Decision Tree Probability - With Back Step For the below decision tree, I can see how the probabilities of each end state are calculated... simply multiply the previous decisions:

But for this one below, I'm totally stumped. It seems in my head the chance at resetting back to the first decision is completely negated because essentially the whole decision restarts like the first decision was never made.  But based on the end probabilities this gives the s3 a larger chance at being chosen?

What does the math behind this look like?

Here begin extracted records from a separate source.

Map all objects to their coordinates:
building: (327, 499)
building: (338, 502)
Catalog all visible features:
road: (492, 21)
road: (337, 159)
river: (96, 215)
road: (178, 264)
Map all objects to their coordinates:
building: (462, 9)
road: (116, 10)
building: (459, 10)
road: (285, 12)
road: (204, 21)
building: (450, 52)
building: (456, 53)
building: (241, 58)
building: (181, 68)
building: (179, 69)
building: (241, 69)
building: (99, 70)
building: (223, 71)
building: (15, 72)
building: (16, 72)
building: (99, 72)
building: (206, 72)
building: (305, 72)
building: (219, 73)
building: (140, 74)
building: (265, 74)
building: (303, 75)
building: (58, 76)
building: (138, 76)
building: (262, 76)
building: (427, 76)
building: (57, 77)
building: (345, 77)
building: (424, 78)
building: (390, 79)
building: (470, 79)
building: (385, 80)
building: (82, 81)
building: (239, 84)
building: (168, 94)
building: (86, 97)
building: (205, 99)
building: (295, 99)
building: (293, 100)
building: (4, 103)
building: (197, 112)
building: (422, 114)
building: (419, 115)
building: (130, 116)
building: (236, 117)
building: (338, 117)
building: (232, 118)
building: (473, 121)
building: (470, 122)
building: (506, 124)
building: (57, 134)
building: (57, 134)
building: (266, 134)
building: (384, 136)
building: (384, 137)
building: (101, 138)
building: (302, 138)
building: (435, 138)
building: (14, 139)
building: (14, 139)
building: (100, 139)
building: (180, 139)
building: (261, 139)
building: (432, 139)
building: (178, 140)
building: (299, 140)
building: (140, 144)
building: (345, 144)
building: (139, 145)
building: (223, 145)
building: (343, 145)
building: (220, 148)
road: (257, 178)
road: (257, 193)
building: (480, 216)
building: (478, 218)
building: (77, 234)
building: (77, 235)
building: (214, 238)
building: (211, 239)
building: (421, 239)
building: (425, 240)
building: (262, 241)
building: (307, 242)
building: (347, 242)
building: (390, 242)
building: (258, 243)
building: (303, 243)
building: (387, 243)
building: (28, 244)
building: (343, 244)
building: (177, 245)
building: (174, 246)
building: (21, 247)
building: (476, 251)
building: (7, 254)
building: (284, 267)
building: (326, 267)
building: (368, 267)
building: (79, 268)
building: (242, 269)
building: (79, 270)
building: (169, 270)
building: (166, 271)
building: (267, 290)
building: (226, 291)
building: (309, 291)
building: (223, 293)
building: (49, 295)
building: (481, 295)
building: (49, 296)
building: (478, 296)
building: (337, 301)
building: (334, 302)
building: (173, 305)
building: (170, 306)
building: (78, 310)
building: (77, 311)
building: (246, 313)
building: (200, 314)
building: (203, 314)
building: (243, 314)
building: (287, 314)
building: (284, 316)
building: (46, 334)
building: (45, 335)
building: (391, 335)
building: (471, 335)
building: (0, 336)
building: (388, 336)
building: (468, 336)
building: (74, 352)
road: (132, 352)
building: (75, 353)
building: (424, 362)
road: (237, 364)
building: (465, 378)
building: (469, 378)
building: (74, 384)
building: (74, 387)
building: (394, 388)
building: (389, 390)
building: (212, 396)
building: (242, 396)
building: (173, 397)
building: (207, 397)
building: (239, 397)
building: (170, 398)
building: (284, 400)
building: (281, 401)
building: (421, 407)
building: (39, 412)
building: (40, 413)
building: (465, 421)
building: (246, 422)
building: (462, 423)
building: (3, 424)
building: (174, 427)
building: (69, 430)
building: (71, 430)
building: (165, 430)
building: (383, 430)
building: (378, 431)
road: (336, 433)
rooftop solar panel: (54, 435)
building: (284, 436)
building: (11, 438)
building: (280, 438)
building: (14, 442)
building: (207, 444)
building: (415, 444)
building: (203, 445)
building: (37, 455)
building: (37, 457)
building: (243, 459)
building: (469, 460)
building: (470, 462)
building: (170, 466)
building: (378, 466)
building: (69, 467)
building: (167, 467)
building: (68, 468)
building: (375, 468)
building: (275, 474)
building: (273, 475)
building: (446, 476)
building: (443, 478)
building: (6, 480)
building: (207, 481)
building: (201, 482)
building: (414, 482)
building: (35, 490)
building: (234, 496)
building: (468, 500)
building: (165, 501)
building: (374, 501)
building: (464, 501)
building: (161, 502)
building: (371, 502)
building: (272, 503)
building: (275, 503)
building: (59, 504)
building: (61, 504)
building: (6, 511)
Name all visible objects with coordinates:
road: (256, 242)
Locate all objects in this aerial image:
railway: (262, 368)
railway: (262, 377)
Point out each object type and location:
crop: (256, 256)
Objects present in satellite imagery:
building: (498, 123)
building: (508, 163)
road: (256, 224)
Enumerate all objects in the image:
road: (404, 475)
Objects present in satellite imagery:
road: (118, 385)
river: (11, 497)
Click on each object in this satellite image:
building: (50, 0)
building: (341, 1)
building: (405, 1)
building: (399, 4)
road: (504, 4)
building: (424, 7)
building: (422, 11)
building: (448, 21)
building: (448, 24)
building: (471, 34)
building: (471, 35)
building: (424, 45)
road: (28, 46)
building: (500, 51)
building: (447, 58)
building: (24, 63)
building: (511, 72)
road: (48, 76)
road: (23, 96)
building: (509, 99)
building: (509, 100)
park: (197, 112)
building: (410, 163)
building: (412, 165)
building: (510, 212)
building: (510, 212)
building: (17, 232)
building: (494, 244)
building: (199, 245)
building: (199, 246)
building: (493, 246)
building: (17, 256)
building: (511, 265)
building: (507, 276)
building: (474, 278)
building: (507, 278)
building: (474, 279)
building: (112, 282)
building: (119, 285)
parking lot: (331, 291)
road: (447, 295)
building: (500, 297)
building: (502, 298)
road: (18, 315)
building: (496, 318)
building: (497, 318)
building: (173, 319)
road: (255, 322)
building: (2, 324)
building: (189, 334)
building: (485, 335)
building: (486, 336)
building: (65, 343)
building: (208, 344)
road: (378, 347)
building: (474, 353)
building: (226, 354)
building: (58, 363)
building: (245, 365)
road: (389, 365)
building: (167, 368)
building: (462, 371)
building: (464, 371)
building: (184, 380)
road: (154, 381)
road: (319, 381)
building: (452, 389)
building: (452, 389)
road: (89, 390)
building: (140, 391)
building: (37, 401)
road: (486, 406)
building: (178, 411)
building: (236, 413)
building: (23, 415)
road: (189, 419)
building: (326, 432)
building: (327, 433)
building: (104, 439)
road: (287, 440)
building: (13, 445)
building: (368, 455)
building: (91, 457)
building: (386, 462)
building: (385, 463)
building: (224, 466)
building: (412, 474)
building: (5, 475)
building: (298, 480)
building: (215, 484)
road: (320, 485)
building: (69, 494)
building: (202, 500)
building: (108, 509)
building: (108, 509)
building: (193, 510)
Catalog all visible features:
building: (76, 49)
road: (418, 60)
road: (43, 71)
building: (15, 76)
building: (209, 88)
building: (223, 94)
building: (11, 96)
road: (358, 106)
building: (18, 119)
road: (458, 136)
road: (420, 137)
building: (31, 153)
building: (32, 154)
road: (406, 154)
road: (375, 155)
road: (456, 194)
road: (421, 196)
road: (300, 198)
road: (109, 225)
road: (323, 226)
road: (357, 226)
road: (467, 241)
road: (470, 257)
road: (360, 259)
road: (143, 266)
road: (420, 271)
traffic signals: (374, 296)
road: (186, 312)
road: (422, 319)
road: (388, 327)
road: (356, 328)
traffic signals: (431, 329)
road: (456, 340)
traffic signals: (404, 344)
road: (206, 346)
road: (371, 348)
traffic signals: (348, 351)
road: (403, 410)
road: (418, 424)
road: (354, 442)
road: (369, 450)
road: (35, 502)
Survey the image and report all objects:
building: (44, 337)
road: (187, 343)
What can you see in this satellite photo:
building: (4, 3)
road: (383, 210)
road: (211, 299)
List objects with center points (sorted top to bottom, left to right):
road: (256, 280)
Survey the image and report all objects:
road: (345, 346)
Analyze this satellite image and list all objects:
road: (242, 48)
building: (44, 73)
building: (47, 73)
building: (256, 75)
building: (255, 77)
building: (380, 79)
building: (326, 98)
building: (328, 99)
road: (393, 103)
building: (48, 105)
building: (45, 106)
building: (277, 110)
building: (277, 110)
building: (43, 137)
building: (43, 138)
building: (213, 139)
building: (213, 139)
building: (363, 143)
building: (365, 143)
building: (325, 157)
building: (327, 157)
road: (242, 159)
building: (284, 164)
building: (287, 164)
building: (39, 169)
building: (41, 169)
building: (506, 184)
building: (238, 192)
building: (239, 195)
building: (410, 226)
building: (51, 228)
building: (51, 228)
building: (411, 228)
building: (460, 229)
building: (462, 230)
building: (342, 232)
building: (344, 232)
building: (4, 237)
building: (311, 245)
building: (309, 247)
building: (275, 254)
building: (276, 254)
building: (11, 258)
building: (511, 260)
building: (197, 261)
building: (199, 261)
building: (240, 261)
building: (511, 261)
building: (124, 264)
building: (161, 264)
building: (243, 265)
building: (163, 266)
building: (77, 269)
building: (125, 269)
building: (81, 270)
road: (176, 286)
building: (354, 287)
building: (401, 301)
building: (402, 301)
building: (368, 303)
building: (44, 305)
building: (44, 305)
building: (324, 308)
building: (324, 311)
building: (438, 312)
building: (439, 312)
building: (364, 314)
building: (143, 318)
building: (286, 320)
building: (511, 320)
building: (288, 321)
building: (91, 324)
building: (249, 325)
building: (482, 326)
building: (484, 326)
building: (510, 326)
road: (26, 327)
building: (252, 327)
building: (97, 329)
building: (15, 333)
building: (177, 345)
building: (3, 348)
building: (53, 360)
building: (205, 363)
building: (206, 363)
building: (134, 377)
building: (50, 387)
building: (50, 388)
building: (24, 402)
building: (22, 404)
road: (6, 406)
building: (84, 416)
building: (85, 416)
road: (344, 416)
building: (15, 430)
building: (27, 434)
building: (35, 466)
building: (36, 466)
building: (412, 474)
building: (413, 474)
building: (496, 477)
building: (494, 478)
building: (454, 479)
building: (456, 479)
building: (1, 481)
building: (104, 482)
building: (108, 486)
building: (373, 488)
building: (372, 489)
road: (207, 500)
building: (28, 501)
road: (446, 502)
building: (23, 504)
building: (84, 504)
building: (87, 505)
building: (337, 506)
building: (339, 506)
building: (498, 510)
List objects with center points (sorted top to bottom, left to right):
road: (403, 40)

How are those final probabilities calculated given the reset in the decision tree?
 A: The probability of arriving at S1 is 
$$\frac 12\cdot \frac 29 
+ \frac 12\cdot \left(\frac 49\cdot \frac 12\right)\cdot\frac 29
+\frac 12\cdot \left(\frac 49\cdot \frac 12\right)^2\cdot\frac 29
+\frac 12\cdot \left(\frac 49\cdot \frac 12\right)^3\cdot\frac 29
+ \cdots\\
= \frac 19\cdot \left[1 + \left(\frac 29\right) 
+ \left(\frac 29\right)^2 + \left(\frac 29\right)^3 + \cdots \right]\\
= \frac 19 \cdot \frac{1}{1-\frac 29} = \frac 17 = \frac{2}{14}.$$
A similar calculation (replacing the trailing $\displaystyle\frac 29$'s
by
$\displaystyle\frac 39$'s gives the probability of arriving at S2 as 
$\displaystyle \frac{3}{14}$.
At this point, we can jump to the conclusion that the probability of
arriving at S3 must be $\displaystyle\frac{9}{14}$ without sullying our hands with
more summations of geometric series, but more skeptical folks can work with
$$\frac 12 
+ \frac 12\cdot \left(\frac 49\cdot \frac 12\right)
+\frac 12\cdot \left(\frac 49\cdot \frac 12\right)^2
+\frac 12\cdot \left(\frac 49\cdot \frac 12\right)^3
+ \cdots\\$$
which looks a lot like the sum on the second line of this
answer except for those trailing $\displaystyle \frac 29$'s, and so
we get that the probability of arriving at S3 is $\displaystyle\frac 92$
times the probability of arriving at S2, which gives us
$\displaystyle \frac 92\cdot \frac{2}{14} = \frac{9}{14}$.
Look, Ma! No more summations of geometric series!